Le texte veut imposer la neutralité dans les structures éducatives accueillant des mineurs.
«Imposer la neutralité religieuse dans les crèches privées.»Une proposition de loi, perçue par certains comme une offensive «antivoile», qui finalement s’est attirée les foudres des religions dans leur ensemble… Un épisode qui en dit long sur cette France en quête tout à la fois de laïcité et de religieux, dans un contexte post-attentats de janvier.
Portée par les radicaux de gauche, la proposition de loi entend imposer la neutralité religieuse dans les structures éducatives privées subventionnées par l’État, qui accueillent des mineurs. Un vaste univers fait de crèches mais aussi de centres de vacances et de mouvements de scoutisme. Prévus jeudi à l’agenda de l’Assemblée, les débats ont été repoussés à la semaine du 11 mai, après les élections départementales. Il faut dire que les critiques ont fusé.
«En minant ainsi peu à peu, insidieusement, notre modèle de laïcité, ce n’est pas un État laïque qu’on veut garantir, mais promouvoir une société vidée de toute référence religieuse.

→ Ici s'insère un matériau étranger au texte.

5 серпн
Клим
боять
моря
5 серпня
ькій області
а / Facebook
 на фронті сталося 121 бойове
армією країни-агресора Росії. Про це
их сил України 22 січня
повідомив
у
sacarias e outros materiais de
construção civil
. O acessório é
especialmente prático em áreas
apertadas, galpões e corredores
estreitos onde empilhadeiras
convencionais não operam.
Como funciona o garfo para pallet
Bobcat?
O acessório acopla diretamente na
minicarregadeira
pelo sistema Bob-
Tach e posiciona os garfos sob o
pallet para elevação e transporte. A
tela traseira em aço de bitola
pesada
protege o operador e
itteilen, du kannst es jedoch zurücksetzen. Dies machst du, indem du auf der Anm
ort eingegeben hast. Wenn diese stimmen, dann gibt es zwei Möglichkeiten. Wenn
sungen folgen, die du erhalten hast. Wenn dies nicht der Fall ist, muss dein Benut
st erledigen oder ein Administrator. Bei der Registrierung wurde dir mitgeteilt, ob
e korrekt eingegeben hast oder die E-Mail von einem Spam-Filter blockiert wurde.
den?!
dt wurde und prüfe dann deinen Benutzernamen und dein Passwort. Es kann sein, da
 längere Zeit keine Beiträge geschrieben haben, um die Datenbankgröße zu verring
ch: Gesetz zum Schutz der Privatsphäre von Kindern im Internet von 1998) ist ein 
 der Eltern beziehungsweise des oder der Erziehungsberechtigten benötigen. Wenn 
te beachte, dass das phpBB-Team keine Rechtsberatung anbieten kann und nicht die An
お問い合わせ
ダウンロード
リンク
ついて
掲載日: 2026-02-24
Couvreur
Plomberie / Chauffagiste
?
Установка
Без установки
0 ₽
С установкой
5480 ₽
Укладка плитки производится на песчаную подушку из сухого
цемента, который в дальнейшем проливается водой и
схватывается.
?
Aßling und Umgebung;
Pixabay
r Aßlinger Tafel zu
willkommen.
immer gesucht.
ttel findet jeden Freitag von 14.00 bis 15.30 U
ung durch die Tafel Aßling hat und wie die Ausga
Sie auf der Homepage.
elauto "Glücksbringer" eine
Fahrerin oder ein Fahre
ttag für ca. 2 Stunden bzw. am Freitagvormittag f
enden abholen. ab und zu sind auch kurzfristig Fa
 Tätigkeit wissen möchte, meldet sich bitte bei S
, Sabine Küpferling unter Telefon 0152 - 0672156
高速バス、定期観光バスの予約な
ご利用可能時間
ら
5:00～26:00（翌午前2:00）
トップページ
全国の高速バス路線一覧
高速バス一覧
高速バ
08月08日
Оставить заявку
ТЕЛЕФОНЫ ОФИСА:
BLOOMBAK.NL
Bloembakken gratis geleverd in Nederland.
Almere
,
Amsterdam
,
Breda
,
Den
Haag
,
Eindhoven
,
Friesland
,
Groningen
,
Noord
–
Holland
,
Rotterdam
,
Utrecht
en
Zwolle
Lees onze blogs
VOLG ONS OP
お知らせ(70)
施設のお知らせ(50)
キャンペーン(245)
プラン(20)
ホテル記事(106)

Nous ne pouvons l’accepter», s’est indigné Mgr Pontier, archevêque de Marseille et président de la Conférence des évêques de France, qui perçoit dans ce texte «l’inspiration manifeste d’une méfiance vis-à-vis des religions dont il faudrait protéger les mineurs». L’ambition de la proposition est d’étendre le cadre fixé dans les établissements scolaires, et notamment la loi de 2004 sur le port de signes religieux, à l’éducation de la jeunesse au sens large. Le Conseil supérieur du culte musulman (CFCM) dénonce une «politique d’intolérance». La Fédération du scoutisme français, qui demande le retrait du texte, estime que «la concorde nationale» est menacée.

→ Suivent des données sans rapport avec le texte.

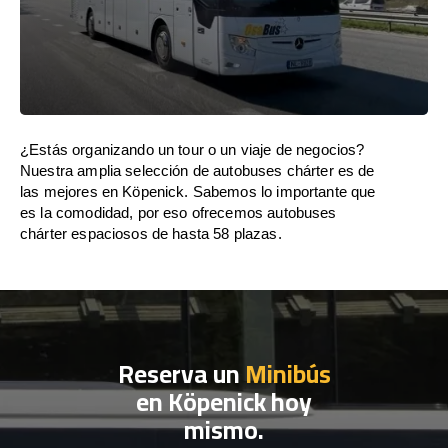
¿Estás organizando un tour o un viaje de negocios?
Nuestra amplia selección de autobuses chárter es de
las mejores en Köpenick. Sabemos lo importante que
es la comodidad, por eso ofrecemos autobuses
chárter espaciosos de hasta 58 plazas.
Reserva un
Minibús
en Köpenick hoy
mismo.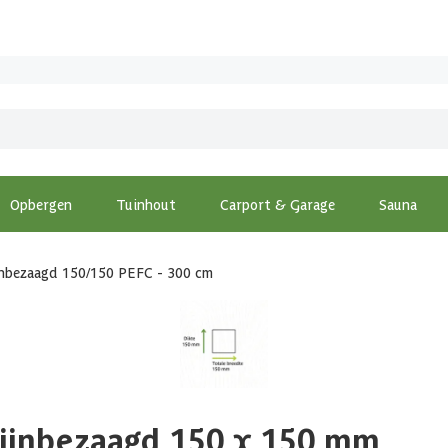
Opbergen
Tuinhout
Carport & Garage
Sauna
jnbezaagd 150/150 PEFC - 300 cm
Fijnbezaagd 150 x 150 mm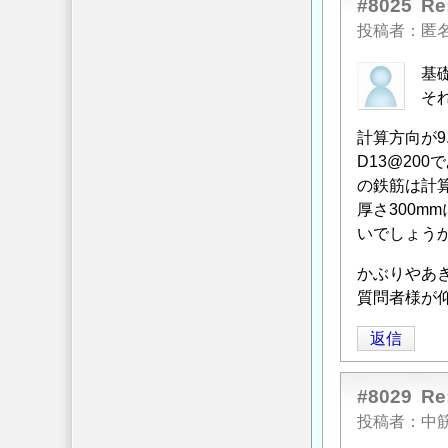
に
#8025
ト
R
信
よ
基
投稿者
匿
る
礎
基
「
Re:
の
そ
コ
上
ン
下
計算方向が9
ク
鉄
D13@2
リ
筋
の鉄筋は計
ー
の
厚さ300m
ト
間
いでしょう
基
隔
礎
に
かぶりやあ
の
つ
質問者様が仰
上
い
返信
下
て
」
鉄
へ
筋
の
#8029
R
の
返
投稿者
中筋
間
信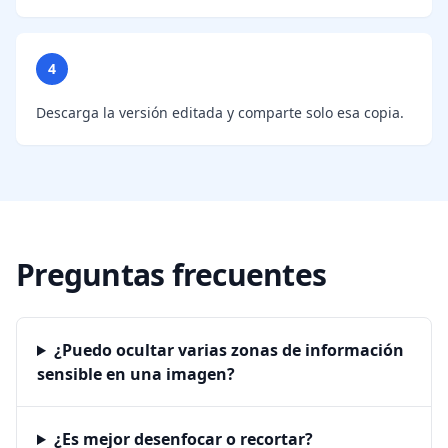
4
Descarga la versión editada y comparte solo esa copia.
Preguntas frecuentes
¿Puedo ocultar varias zonas de información
sensible en una imagen?
¿Es mejor desenfocar o recortar?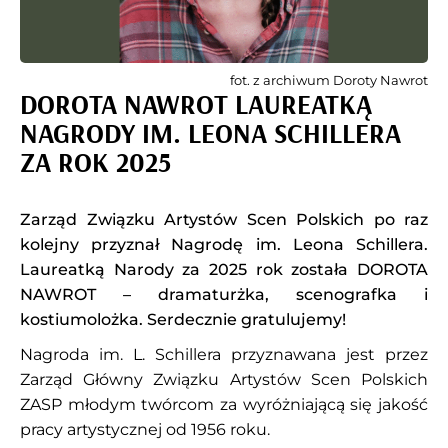
fot. z archiwum Doroty Nawrot
DOROTA NAWROT LAUREATKĄ
NAGRODY IM. LEONA SCHILLERA
ZA ROK 2025
Zarząd Związku Artystów Scen Polskich po raz
kolejny przyznał Nagrodę im. Leona Schillera.
Laureatką Narody za 2025 rok została DOROTA
NAWROT – dramaturżka, scenografka i
kostiumolożka. Serdecznie gratulujemy!
Nagroda im. L. Schillera przyznawana jest przez
Zarząd Główny Związku Artystów Scen Polskich
ZASP młodym twórcom za wyróżniającą się jakość
pracy artystycznej od 1956 roku.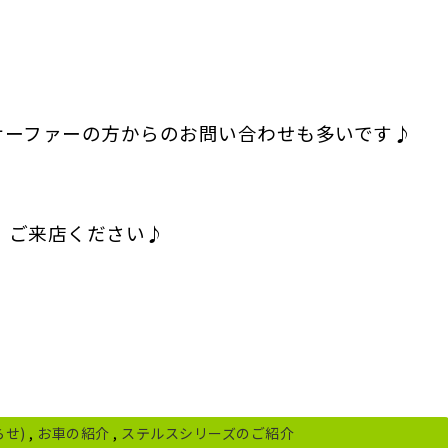
/ サーファーの方からのお問い合わせも多いです♪
、ご来店ください♪
らせ)
,
お車の紹介
,
ステルスシリーズのご紹介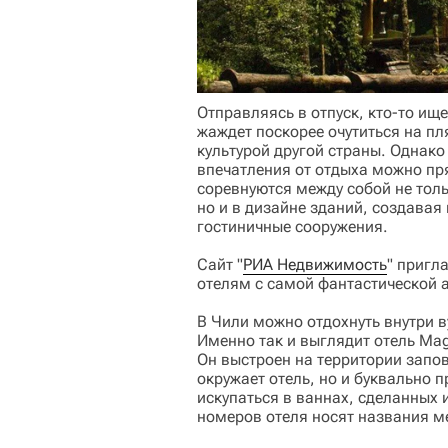
Отправляясь в отпуск, кто-то ищ
жаждет поскорее очутиться на пля
культурой другой страны. Однако
впечатления от отдыха можно пр
соревнуются между собой не толь
но и в дизайне зданий, создавая
гостиничные сооружения.
Сайт "
РИА Недвижимость
" пригл
отелям с самой фантастической а
В Чили можно отдохнуть внутри в
Именно так и выглядит отель Magi
Он выстроен на территории запов
окружает отель, но и буквально п
искупаться в ваннах, сделанных 
номеров отеля носят названия м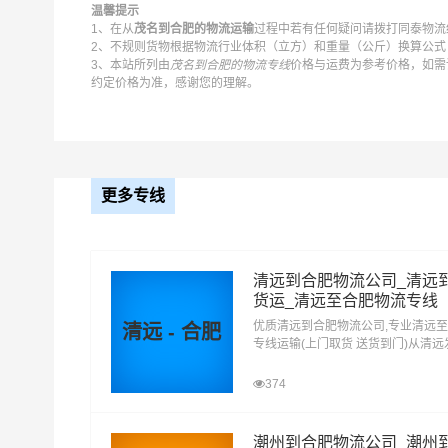
温馨提示
1、在从
茂名到合肥的物流运输
过程中若有任何疑问请拨打同泰物流统
2、不规则货物根据物流行业体积（立方）和重量（公斤）换算公式：
3、本站所列由
茂名到合肥的物流专线
价格与运费为参考价格，如需
约定价格为准，感谢您的理解。
更多专线
清远到合肥物流公司_清远
货运_清远至合肥物流专线
优质清远到合肥物流公司,专业清远
清远 - 合肥
专线运输(上门取货 送货到门)从清
合肥 清远发物流到合肥,一站式清远
达专线物流
374
同泰茂名到合肥物流公司平台优势
潮州到合肥物流公司_潮州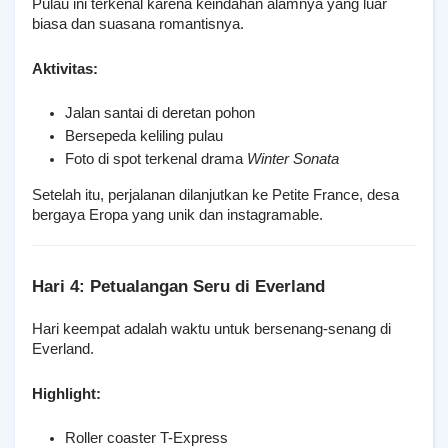
Pulau ini terkenal karena keindahan alamnya yang luar 
biasa dan suasana romantisnya.
Aktivitas:
Jalan santai di deretan pohon
Bersepeda keliling pulau
Foto di spot terkenal drama 
Winter Sonata
Setelah itu, perjalanan dilanjutkan ke Petite France, desa 
bergaya Eropa yang unik dan instagramable.
Hari 4: Petualangan Seru di Everland
Hari keempat adalah waktu untuk bersenang-senang di 
Everland.
Highlight:
Roller coaster T-Express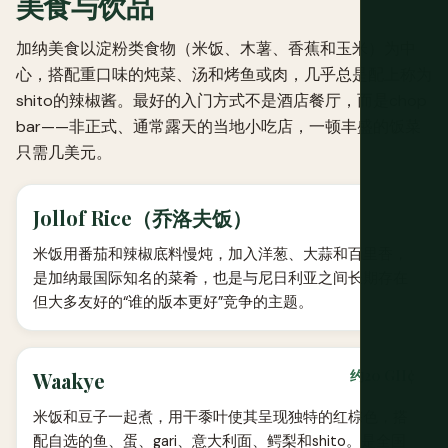
美食与饮品
加纳美食以淀粉类食物（米饭、木薯、香蕉和玉米）为中
心，搭配重口味的炖菜、汤和烤鱼或肉，几乎总是配上称为
shito的辣椒酱。最好的入门方式不是酒店餐厅，而是chop
bar——非正式、通常露天的当地小吃店，一顿丰盛的饭菜
只需几美元。
Jollof Rice（乔洛夫饭）
米饭用番茄和辣椒底料慢炖，加入洋葱、大蒜和百里香，
是加纳最国际知名的菜肴，也是与尼日利亚之间长期存在
但大多友好的“谁的版本更好”竞争的主题。
约20 GH¢
Waakye
米饭和豆子一起煮，用干黍叶使其呈现独特的红棕色，搭
配自选的鱼、蛋、gari、意大利面、鳄梨和shito。是全国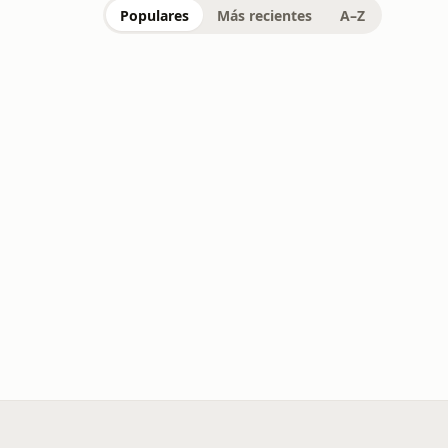
Populares
Más recientes
A–Z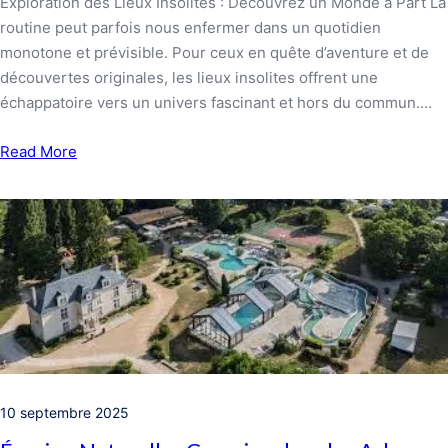
Exploration des Lieux Insolites : Découvrez un Monde à Part La
routine peut parfois nous enfermer dans un quotidien
monotone et prévisible. Pour ceux en quête d’aventure et de
découvertes originales, les lieux insolites offrent une
échappatoire vers un univers fascinant et hors du commun.…
Read More
10 septembre 2025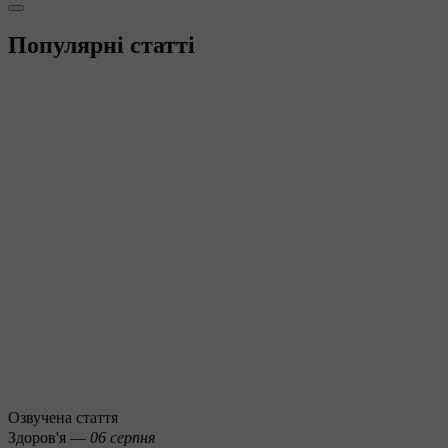
Популярні статті
Озвучена стаття
Здоров'я —
06 серпня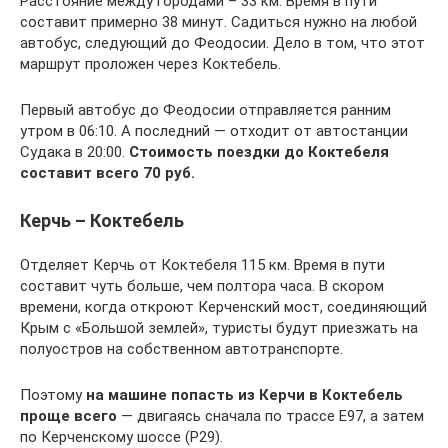
Расстояние между городами – 33 км. Время в пути
составит примерно 38 минут. Садиться нужно на любой
автобус, следующий до Феодосии. Дело в том, что этот
маршрут проложен через Коктебель.
Первый автобус до Феодосии отправляется ранним
утром в 06:10. А последний — отходит от автостанции
Судака в 20:00.
Стоимость поездки до Коктебеля
составит всего 70 руб.
Керчь – Коктебель
Отделяет Керчь от Коктебеля 115 км. Время в пути
составит чуть больше, чем полтора часа. В скором
времени, когда откроют Керченский мост, соединяющий
Крым с «Большой землей», туристы будут приезжать на
полуостров на собственном автотранспорте.
Поэтому
на машине попасть из Керчи в Коктебель
проще всего
— двигаясь сначала по трассе Е97, а затем
по Керченскому шоссе (Р29).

Face à cette levée de boucliers, dans un débat où pointe aussi la «stigmatisation» des musulmans, le président du groupe PS, Bruno Le Roux, a joué l’apaisement. «La période me semble mal adaptée pour un examen serein», a-t-il indiqué le 10 mars. Le texte reviendra à l’Assemblée la semaine du 11 mai, avec une possibilité d’amendements qu’il reste à confirmer. «J’ai un accord écrit de Bruno Le Roux et un vote positif de son groupe sur la proposition votée en commission», a fait savoir le chef de file des radicaux de gauche, Roger-Gérard Schwartzenberg, qui réfute toute idée d’«enterrement» de la proposition.
Le 5 mars, c’est à la quasi-unanimité que ce texte a été adopté par la commission des lois de l’Assemblée – les Verts et le socialiste Patrick Menucci se sont prononcés contre. Déposé à l’origine par la sénatrice radicale Françoise Laborde, il a été adopté en première lecture au Sénat il y a plus de trois ans, en pleine affaire Baby-Loup. La crèche privée avait défrayé la chronique médiatico-judiciaire pendant quatre ans, avant de voir confirmer le licenciement d’une salariée voilée, par la Cour de cassation en juin 2014. Mais aujourd’hui, deux mois après les attentats de janvier, la donne a apparemment changé.
La proposition de loi pose que les structures accueillant les enfants de moins de 6 ans et les mineurs ont une «obligation de neutralité en matière religieuse», dès lors qu’ils «bénéficient d’une aide financière publique». Le texte ajoute cependant que ces dispositions ne sont pas applicables aux structures se prévalant d’un «caractère propre». Des termes empruntés à l’Éducation nationale qui, conformément à la loi Debré, finance les établissements privés sous contrat et reconnaît leur caractère propre – cet aspect «confessionnel», présent dans la vie scolaire – en échange du respect des programmes et de l’ouverture à tous.
Dans le camp laïque, l’idée d’étendre ce «caractère propre» ne séduit pas forcément, certains arguant qu’il serait possible alors de reconnaître officiellement les crèches coraniques ou «loubavitch», d’obédience juive. Et l’on hésite à légiférer. D’autant que ce «camp» laïque n’en est pas vraiment un. Président de l’Observatoire de la laïcité, Jean-Louis Bianco a fustigé la proposition de loi, jugeant «paradoxal» que des radicaux de gauche puissent «envisager d’adopter cette proposition alors qu’elle figure dans le programme du Front national pour les départementales». Mais, dans les rangs de l’Observatoire, certains, comme Jean Glavany, Patrick Kessel et Françoise Laborde, n’ont pas hésité à dénoncer, après les attentats, l’«angélisme» de leur président.